The apparent Labour landslide installing Sir Keir Starmer as Britain’s new prime minister was a widely expected outcome in an otherwise unstable world.
The exit poll taken across the UK indicates that the anticipated landslide has occurred.
In the UK, this exit poll is generally reliable. Jointly funded and organised by the BBC, Sky UK and ITV, the poll samples 20,000 people and is carefully designed to reflect a wide range of seats.
Based on that poll, Labour has won 410 seats of the 650-seat House of Commons, an increase of 209 seats. The Conservatives have won 131, a loss of 241 seats, the Liberal Democrats 61 — an increase of 53, Nigel Farage’s UK Reform has won 13 — an increase of 13 as it’s a new party, and the Scottish National Party has come in fifth with 10 — a loss of 38.
The instability of current international realities could not be more starkly highlighted by the fact that the world’s most consequential democracy — the United States — cannot even be sure whether a frail incumbent president will be able to contest his re-election in four months. Let alone whether he has the stamina and mental acuity to serve four years.
European politics are in flux, with the far-right on the march in another of the world’s significant economies, France.
UK appears to have followed the script
In the past few years of global instability, French president Emmanuel Macron has stood out as a beacon of reason and stability in trying to end the war in Ukraine, one of the only major ground wars in Europe since World War II. While key elements of the US Congress have lost interest in stopping Russian President Vladimir Putin’s assault on its neighbour, it has been Macron who has held together European resolve.

########################################

» **DIRECTIVE A**:
Summarize the article on the UK exit poll in two sentences.

» **PROVIDED ENTRIES**:
########################################

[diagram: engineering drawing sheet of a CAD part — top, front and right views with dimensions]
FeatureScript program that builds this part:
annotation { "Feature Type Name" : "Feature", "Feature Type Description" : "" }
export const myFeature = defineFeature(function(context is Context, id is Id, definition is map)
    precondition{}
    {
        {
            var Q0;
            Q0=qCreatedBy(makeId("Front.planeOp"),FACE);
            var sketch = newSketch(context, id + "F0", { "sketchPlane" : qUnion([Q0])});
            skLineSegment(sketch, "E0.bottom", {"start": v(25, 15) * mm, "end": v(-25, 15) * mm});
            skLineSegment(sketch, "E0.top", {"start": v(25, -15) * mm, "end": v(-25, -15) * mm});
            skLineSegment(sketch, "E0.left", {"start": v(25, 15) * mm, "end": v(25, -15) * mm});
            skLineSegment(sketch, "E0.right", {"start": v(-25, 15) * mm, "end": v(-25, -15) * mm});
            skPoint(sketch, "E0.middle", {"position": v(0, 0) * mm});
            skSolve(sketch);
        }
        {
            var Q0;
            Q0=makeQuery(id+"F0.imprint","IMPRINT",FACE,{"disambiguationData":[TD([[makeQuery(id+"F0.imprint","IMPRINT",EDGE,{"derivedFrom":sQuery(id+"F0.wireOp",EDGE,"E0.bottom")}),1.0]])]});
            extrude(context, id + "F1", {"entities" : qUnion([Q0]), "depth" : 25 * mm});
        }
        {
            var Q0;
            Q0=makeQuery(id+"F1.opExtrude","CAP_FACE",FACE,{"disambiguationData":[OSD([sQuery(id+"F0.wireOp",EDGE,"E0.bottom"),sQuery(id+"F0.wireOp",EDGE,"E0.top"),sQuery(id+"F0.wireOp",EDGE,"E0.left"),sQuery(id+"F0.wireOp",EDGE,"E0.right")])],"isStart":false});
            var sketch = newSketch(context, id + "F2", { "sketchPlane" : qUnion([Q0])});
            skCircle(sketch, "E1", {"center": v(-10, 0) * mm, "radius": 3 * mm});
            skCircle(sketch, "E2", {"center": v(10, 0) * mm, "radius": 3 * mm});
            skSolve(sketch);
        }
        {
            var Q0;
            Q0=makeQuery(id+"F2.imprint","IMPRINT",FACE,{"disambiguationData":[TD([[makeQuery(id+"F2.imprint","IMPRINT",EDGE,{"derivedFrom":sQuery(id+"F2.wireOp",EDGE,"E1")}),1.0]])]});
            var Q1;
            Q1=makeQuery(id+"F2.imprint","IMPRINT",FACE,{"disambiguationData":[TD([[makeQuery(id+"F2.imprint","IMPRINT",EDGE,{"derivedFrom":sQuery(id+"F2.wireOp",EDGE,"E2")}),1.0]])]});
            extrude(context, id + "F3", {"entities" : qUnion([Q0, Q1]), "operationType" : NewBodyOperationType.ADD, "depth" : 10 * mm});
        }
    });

########################################

» **DIRECTIVE B**:
List every line in the rows that contains the string "imprint".

» **EXERCISE RESPONSE A**:
A generally reliable exit poll across the UK indicates the anticipated Labour landslide that installs Sir Keir Starmer as prime minister, with Labour winning 410 of the 650 Commons seats and the Conservatives falling to 131. The result comes in an unstable world, where it is uncertain whether a frail US president can contest re-election, the far right is on the march in France, and Emmanuel Macron has held together European resolve over the war in Ukraine.

» **EXERCISE RESPONSE B**:
            Q0=makeQuery(id+"F0.imprint","IMPRINT",FACE,{"disambiguationData":[TD([[makeQuery(id+"F0.imprint","IMPRINT",EDGE,{"derivedFrom":sQuery(id+"F0.wireOp",EDGE,"E0.bottom")}),1.0]])]});
            Q0=makeQuery(id+"F2.imprint","IMPRINT",FACE,{"disambiguationData":[TD([[makeQuery(id+"F2.imprint","IMPRINT",EDGE,{"derivedFrom":sQuery(id+"F2.wireOp",EDGE,"E1")}),1.0]])]});
            Q1=makeQuery(id+"F2.imprint","IMPRINT",FACE,{"disambiguationData":[TD([[makeQuery(id+"F2.imprint","IMPRINT",EDGE,{"derivedFrom":sQuery(id+"F2.wireOp",EDGE,"E2")}),1.0]])]});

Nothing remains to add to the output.